-- TRY IT --
Could you convert the lines below, from the line containing "Which series has the widest spread of values?" through the last line, into a JSON list of strings, one string per line and with blank lines left out?

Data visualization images
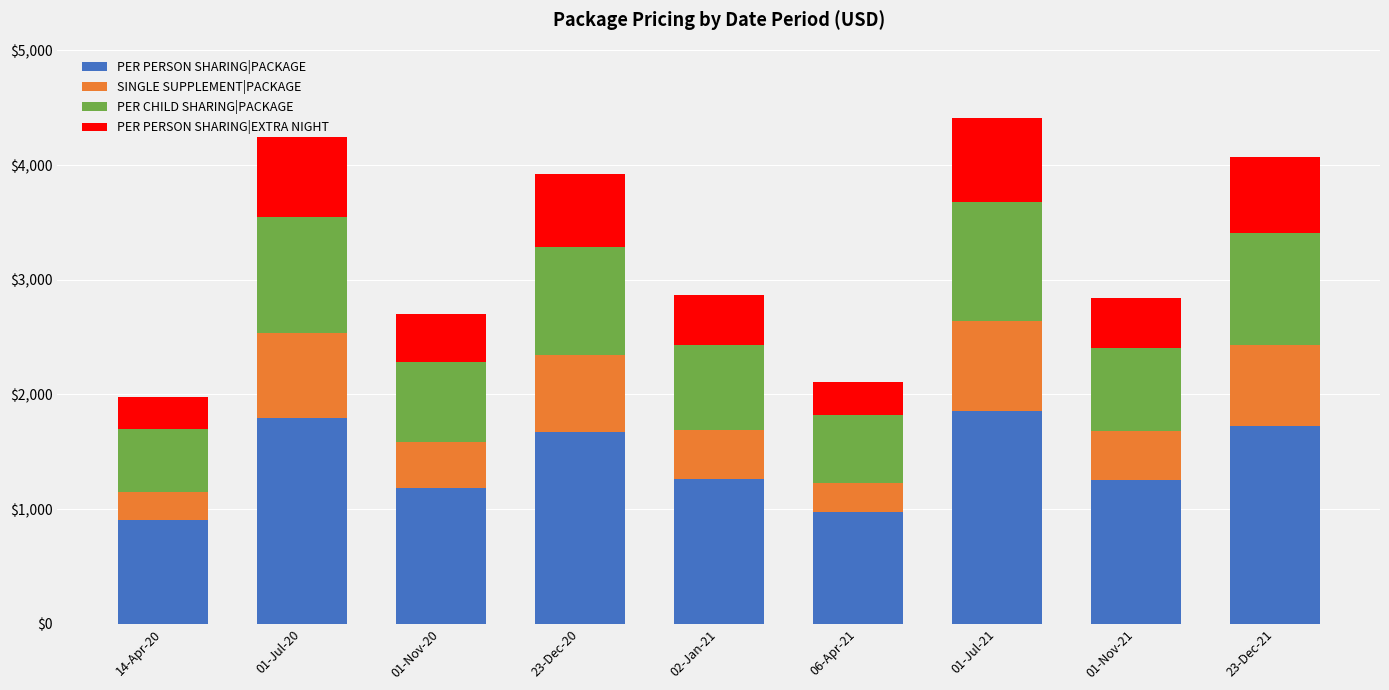

What is the total value across all series at 06-Apr-21?

2107.0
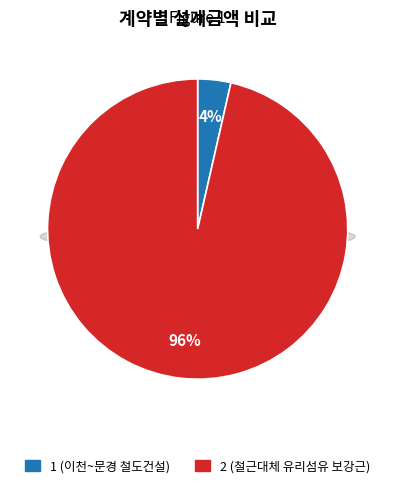

To the nearest percent, what percentage of the pie is 2 (철근대체 유리섬유 보강근)?

96%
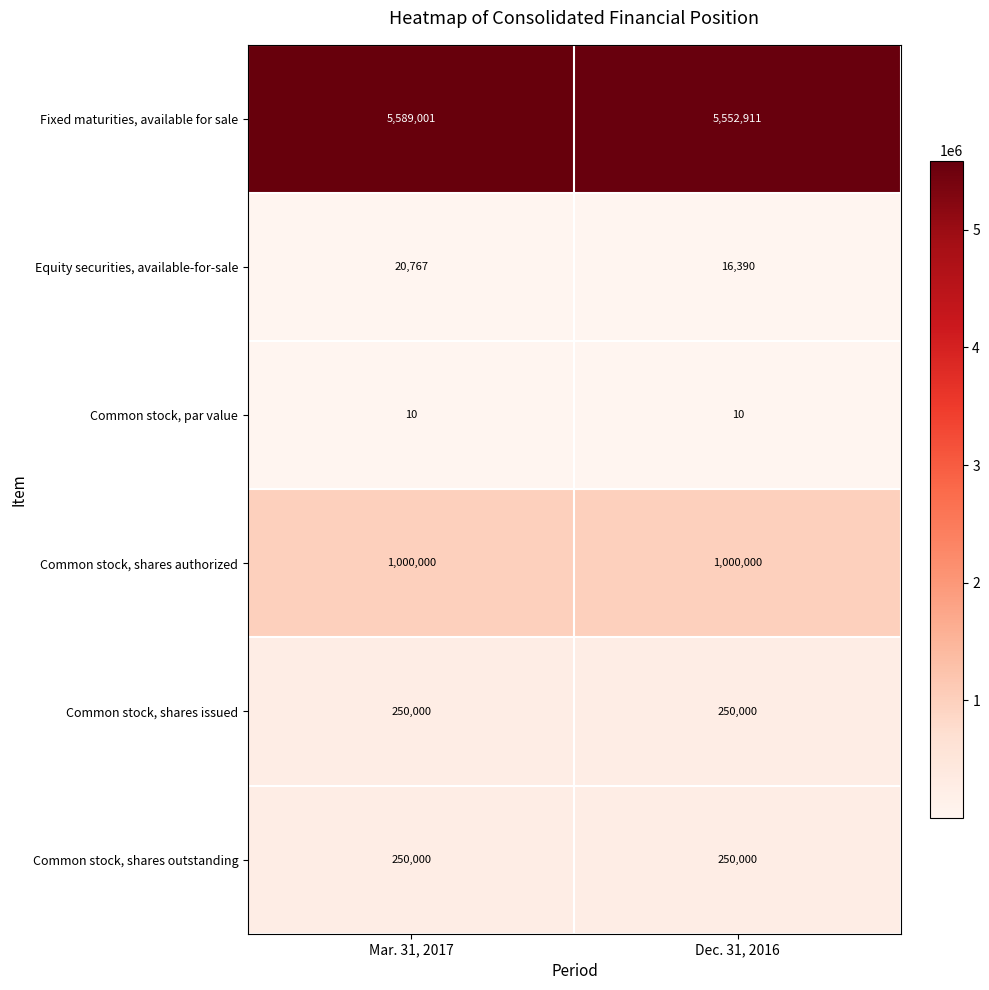

The value of Common stock, shares authorized at Dec. 31, 2016 is 1731056. True or false?

False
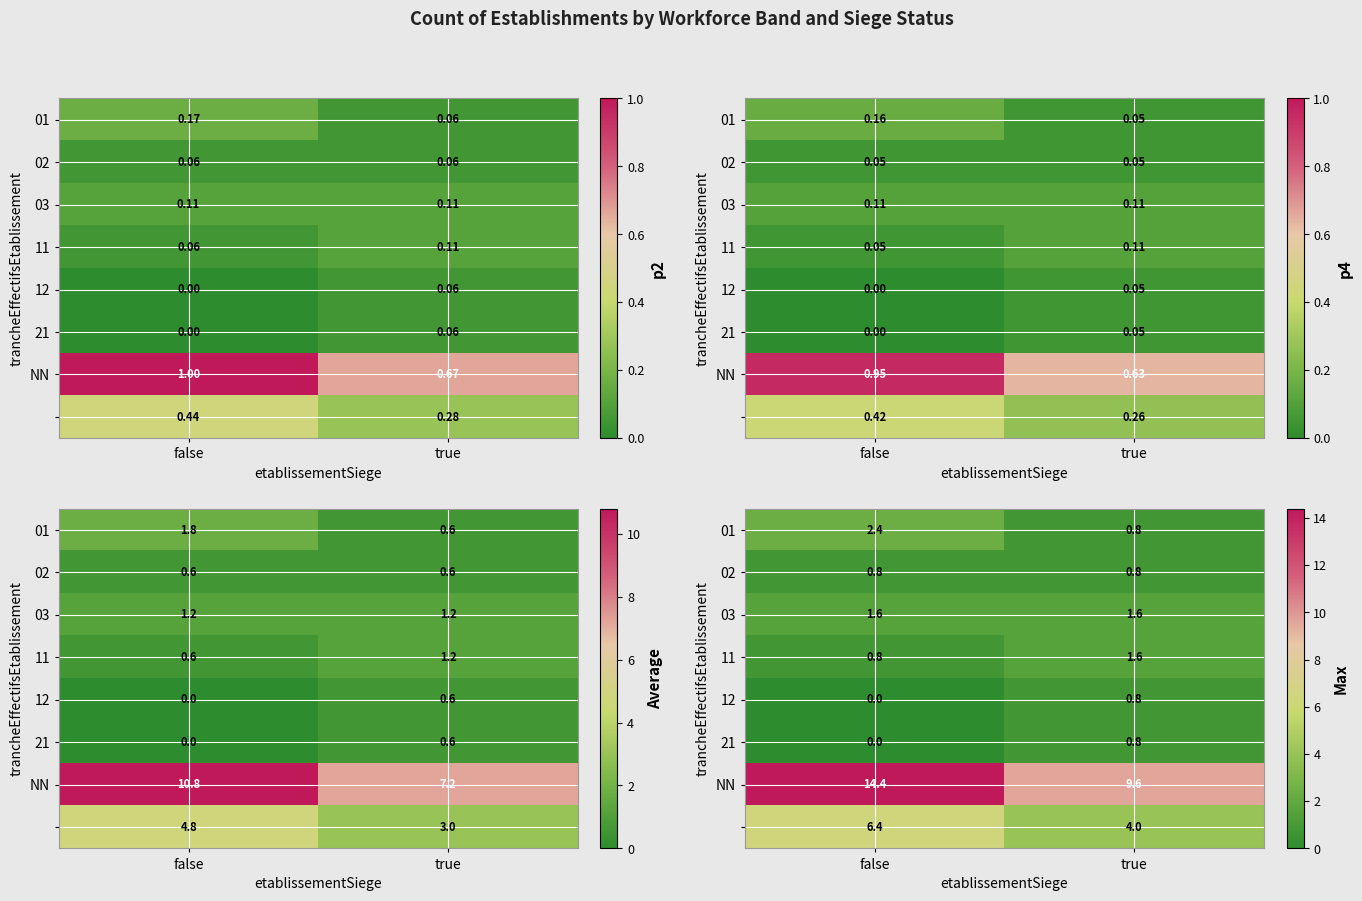

Read the 21 value at true.

0.8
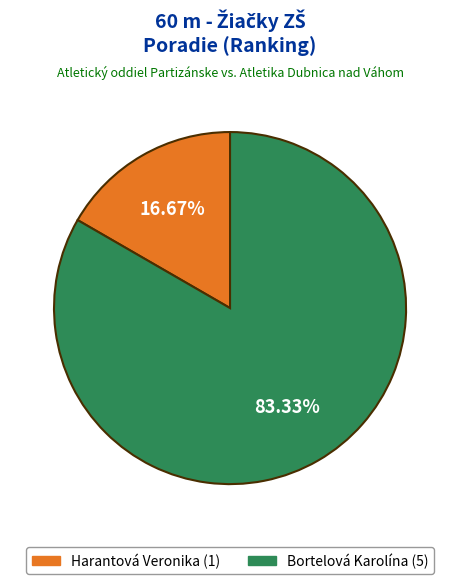

To the nearest percent, what is the difference between the largest and smallest slice percentages?

67%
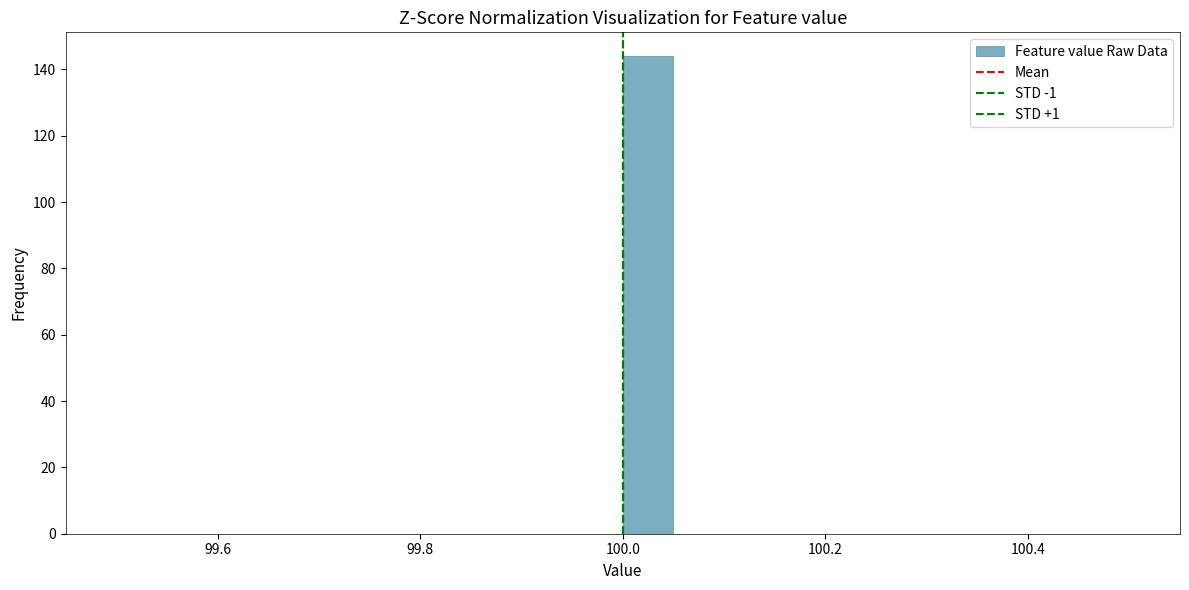

Read against the x-axis, roughly where is the centre of the tallest bar?

100.02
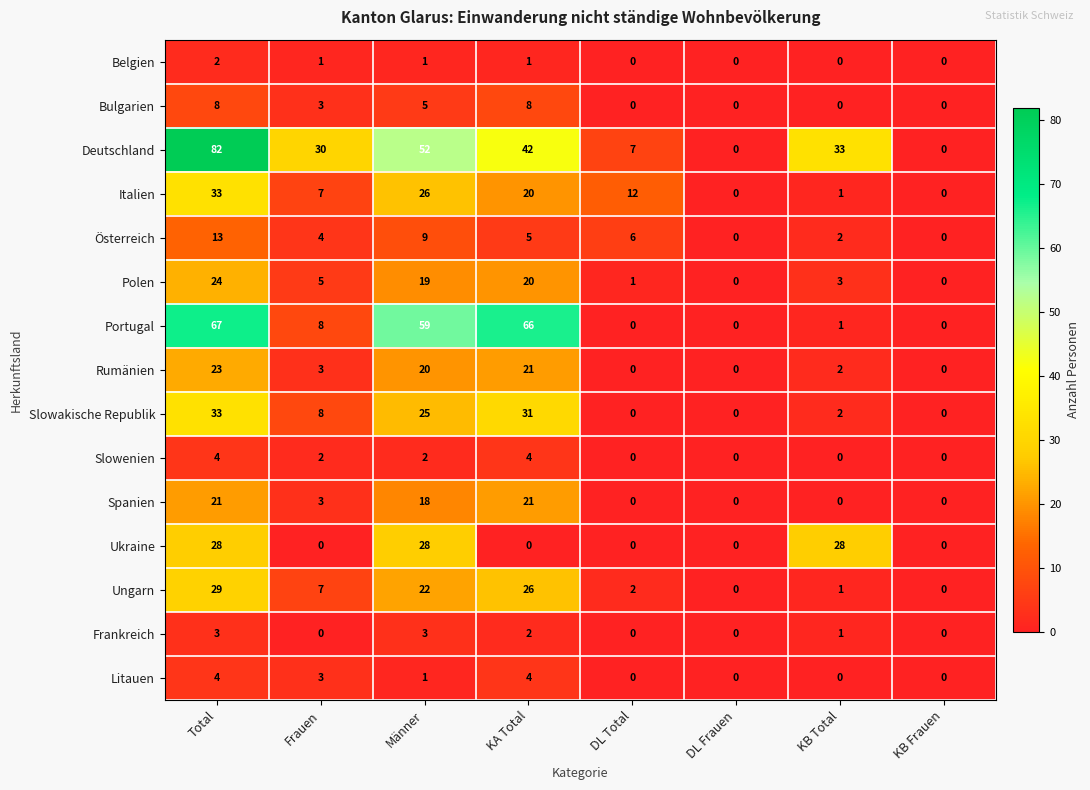

Which series has the widest spread of values?

Deutschland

-- TASK RESPONSE --
[
  "Which series has the widest spread of values?",
  "Deutschland"
]